The current data showed a high rate of rare fungal infections, which were detected in 6 of 127 IFI episodes (4.8%). However, this incidence was increased to 31.5% (n=6/19) among proven attacks. Epidemiological data for children regarding rare fungal infections are limited [14,31,32,33,34]. Three out of 6 children had mucormycosis and the others had fusarium, dematiaceous, and alternaria involvements. The largest registry for invasive mucormycosis in children showed that its frequency was higher in cases of hematologic malignancies compared to other malignancies and a variety of other disorders [31,32,33]. A retrospective study from Italy also reported that underlying hematologic malignancies, particularly acute leukemia and lymphoma, are risk factors for developing mucormycosis [34]. Two patients with mucormycosis and one with fusarium died despite effective antifungal treatment combined with surgical resection. The mortality rates for both mucormycosis and fusarium are reported to be high [31,33]. Limited data related to dematiaceous and alternaria cases in children with leukemia are available in the literature [35,36]. In our study, these cases were successfully cured. The most important prognostic factor is early clinical suspicion, timely aggressive systemic antifungal treatment, and surgical procedures.

In the present study, the mortality rate for the whole cohort was 24% and the rate of deaths attributable to IFI was found to be 18%. IFI-related mortality in cases of hematologic disorders ranged from 5% to 14% in Turkey [10,12,37]. It is also reported to be as high as 21% to 48% in children with leukemia [7,21,38]. The current study also separately analyzed the mortality rates for IA, IC, and rare fungal infections, which were found to be 16%, 17%, and 50%, respectively. The high mortality rate in the rare fungal infection subgroup still remains an important issue [19,31]. Although mortality rates due to IFIs were reported high in the 1990s, they significantly decreased with the development of early diagnostic tools and new antifungal agents [3,5,26,39].

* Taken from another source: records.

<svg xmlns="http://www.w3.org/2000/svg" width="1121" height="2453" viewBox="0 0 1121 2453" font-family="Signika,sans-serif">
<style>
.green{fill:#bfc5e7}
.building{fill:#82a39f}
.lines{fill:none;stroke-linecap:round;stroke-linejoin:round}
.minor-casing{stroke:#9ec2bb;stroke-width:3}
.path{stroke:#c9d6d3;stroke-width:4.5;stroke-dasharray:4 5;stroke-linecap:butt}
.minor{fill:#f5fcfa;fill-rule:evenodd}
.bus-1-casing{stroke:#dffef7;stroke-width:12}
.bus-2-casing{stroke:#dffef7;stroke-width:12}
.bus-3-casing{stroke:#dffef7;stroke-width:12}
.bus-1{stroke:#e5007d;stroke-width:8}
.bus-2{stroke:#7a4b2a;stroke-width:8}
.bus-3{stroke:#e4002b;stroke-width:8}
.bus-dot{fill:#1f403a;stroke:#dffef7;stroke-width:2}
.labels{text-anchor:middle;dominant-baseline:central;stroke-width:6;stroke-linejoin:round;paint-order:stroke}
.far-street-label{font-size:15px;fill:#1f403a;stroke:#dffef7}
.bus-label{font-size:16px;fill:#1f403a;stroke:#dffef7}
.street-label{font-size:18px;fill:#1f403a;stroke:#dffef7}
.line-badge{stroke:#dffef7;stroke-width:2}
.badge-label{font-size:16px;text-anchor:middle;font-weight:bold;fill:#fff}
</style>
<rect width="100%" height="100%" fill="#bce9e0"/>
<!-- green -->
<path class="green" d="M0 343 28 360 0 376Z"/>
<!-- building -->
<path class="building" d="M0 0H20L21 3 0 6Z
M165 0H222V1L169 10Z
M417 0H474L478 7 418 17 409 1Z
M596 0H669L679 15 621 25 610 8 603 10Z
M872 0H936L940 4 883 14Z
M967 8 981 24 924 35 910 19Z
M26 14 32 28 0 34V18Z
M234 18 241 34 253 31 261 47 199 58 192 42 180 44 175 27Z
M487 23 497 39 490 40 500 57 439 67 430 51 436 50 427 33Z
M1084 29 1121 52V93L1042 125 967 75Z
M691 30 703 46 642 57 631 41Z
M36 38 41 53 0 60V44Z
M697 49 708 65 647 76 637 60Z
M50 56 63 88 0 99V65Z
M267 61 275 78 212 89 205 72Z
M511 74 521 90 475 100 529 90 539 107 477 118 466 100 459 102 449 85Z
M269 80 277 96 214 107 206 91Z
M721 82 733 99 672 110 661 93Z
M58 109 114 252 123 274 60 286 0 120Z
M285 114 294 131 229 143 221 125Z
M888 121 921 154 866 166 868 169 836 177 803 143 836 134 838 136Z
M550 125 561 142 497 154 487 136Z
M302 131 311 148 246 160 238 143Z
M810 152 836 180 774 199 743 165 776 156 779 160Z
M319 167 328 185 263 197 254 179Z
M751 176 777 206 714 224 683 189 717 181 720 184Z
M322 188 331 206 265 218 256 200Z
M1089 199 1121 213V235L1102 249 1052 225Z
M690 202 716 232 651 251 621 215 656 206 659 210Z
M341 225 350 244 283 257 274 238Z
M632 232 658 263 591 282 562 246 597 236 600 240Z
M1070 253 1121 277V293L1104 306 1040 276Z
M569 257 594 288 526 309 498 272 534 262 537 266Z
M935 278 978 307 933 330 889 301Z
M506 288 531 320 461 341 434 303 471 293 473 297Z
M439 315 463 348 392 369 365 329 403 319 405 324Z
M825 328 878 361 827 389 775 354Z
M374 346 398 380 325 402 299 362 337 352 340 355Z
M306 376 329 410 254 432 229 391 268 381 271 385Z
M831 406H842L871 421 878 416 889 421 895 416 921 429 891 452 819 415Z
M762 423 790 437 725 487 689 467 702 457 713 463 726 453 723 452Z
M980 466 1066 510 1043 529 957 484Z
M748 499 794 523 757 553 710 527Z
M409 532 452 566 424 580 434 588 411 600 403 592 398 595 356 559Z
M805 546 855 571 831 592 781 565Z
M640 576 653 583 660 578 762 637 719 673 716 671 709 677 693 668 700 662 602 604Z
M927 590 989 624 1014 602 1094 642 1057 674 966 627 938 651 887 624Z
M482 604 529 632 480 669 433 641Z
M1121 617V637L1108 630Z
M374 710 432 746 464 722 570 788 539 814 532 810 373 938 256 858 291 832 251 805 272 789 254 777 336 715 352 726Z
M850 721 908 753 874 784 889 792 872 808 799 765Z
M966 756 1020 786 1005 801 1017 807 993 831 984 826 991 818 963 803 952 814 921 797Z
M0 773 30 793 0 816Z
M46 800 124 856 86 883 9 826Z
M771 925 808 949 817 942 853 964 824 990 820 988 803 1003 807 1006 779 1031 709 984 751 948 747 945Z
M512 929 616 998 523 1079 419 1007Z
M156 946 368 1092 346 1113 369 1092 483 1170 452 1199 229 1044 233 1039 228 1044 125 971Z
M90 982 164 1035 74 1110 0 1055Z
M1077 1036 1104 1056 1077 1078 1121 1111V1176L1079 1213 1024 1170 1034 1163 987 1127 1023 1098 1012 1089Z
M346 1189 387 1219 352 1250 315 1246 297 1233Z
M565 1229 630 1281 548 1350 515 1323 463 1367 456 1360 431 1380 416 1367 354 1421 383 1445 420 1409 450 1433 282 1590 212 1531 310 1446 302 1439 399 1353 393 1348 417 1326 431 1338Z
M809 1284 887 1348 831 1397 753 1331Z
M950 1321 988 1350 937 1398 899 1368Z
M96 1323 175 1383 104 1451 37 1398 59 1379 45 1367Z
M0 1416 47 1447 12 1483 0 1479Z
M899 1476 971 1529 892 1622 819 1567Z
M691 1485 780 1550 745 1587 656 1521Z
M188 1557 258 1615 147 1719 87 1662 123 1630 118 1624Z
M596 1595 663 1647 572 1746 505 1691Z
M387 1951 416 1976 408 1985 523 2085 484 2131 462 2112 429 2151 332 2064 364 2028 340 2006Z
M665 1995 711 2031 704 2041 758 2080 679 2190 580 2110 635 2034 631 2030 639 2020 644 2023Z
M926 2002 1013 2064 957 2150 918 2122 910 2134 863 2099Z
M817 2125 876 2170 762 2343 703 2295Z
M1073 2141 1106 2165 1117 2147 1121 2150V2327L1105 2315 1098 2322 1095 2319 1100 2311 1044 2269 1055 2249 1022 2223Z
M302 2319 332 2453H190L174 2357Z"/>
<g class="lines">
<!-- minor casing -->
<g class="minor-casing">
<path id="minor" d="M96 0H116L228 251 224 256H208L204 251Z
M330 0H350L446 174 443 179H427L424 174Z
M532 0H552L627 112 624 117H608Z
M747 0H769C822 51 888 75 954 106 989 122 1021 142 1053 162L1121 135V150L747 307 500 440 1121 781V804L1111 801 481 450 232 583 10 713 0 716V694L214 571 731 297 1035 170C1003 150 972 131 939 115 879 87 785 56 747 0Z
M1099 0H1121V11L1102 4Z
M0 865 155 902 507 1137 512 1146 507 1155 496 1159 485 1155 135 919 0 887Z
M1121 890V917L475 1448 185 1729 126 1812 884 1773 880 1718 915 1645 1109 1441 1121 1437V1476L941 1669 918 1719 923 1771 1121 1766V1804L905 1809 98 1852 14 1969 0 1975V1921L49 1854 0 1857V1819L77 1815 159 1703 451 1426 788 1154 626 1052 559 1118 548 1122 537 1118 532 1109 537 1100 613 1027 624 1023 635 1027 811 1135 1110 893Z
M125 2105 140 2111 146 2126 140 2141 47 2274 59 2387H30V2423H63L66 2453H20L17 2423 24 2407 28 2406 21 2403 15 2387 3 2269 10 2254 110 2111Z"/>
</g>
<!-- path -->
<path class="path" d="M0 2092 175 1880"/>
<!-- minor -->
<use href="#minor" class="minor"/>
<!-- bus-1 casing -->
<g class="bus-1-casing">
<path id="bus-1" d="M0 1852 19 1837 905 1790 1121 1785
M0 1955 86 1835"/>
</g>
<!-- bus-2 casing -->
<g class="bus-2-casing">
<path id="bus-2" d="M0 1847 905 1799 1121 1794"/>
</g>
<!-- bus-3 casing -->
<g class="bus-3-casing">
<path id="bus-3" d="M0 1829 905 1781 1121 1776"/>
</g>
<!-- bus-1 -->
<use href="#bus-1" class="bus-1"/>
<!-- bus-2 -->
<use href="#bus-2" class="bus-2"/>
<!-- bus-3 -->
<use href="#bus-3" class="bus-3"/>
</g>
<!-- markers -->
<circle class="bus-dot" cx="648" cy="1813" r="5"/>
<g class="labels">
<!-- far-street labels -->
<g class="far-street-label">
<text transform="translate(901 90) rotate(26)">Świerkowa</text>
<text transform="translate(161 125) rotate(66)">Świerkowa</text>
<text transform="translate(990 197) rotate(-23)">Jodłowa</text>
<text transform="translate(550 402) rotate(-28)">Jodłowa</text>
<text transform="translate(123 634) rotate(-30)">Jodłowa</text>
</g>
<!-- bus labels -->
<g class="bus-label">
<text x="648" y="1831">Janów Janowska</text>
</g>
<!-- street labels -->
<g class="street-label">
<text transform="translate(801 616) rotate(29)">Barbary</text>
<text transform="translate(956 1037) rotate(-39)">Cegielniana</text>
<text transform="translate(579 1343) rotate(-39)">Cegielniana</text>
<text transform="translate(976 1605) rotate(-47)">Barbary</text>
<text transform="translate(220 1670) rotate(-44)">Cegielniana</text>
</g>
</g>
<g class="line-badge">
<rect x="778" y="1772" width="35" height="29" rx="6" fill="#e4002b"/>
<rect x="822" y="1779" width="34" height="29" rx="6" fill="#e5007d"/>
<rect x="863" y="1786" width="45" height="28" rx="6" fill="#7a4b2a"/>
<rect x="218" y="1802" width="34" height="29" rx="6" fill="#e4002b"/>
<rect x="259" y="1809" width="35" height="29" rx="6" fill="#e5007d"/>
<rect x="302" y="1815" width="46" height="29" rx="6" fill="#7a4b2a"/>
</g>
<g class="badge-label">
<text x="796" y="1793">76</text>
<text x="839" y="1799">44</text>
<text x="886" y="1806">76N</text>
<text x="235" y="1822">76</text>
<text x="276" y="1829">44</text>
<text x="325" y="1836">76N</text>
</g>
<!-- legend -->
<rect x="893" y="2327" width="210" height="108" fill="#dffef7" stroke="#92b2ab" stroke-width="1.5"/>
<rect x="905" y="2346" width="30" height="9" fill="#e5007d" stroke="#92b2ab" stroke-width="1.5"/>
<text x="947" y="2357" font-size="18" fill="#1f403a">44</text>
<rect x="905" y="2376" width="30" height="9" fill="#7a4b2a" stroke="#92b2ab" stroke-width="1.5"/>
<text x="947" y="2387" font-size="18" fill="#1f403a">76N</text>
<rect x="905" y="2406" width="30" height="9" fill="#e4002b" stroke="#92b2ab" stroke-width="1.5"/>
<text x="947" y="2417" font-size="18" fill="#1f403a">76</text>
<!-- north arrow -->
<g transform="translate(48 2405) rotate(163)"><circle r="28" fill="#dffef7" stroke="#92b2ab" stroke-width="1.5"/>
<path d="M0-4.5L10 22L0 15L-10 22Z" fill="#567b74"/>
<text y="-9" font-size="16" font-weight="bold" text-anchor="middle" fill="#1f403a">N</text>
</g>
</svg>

Our data showed that OS and EFS were significantly lower in children with IFIs than those without IFIs. Multivariate regression analyses revealed that independent risk factors affecting mortality were recurrent disease, development of an IFI episode, and AML, which increased the mortality rate 8.4, 3.2, and 2.3 times, respectively. Data on the impact of IFIs on survival rates in children with hematologic malignancies are rare. There are three major studies reported regarding this issue. Two of them did not find any differences in survival rates [40,41]. However, those studies included small numbers of children. Similar to our findings, Kobayashi et al. [7,42] found significantly lower survival in patients with IFIs compared to those without IFI in a patient population including hematologic malignancies, other malignant diseases, and aplastic anemia.

Study Limitations

The data were retrospectively collected. The classification was mainly based on host factors, clinical criteria, imaging techniques, and GM levels. BAL was not administered for any of the patients. Therefore, most of the attacks were in the “possible” group. However, it  may have been seen that these cases were caused by other fungal pathogens if invasive techniques were available.

Conclusion

Proven and probable IFI episodes concurrently occurred in ALL, AML, and relapsed cases at rates of 19.5%, 31.8%, and 55.5%, respectively. Although the majority of attacks were related to IA, rare fungal infections were also isolated in almost 5% of patients. Prolonged severe neutropenia was one of the major risk factors for IFIs. Multivariate regression analysis showed that IFIs significantly increased mortality, and the survival rates were significantly lower in patients with IFIs. Our study clearly shows that IFIs are poor prognostic factors in children with hematologic malignancies.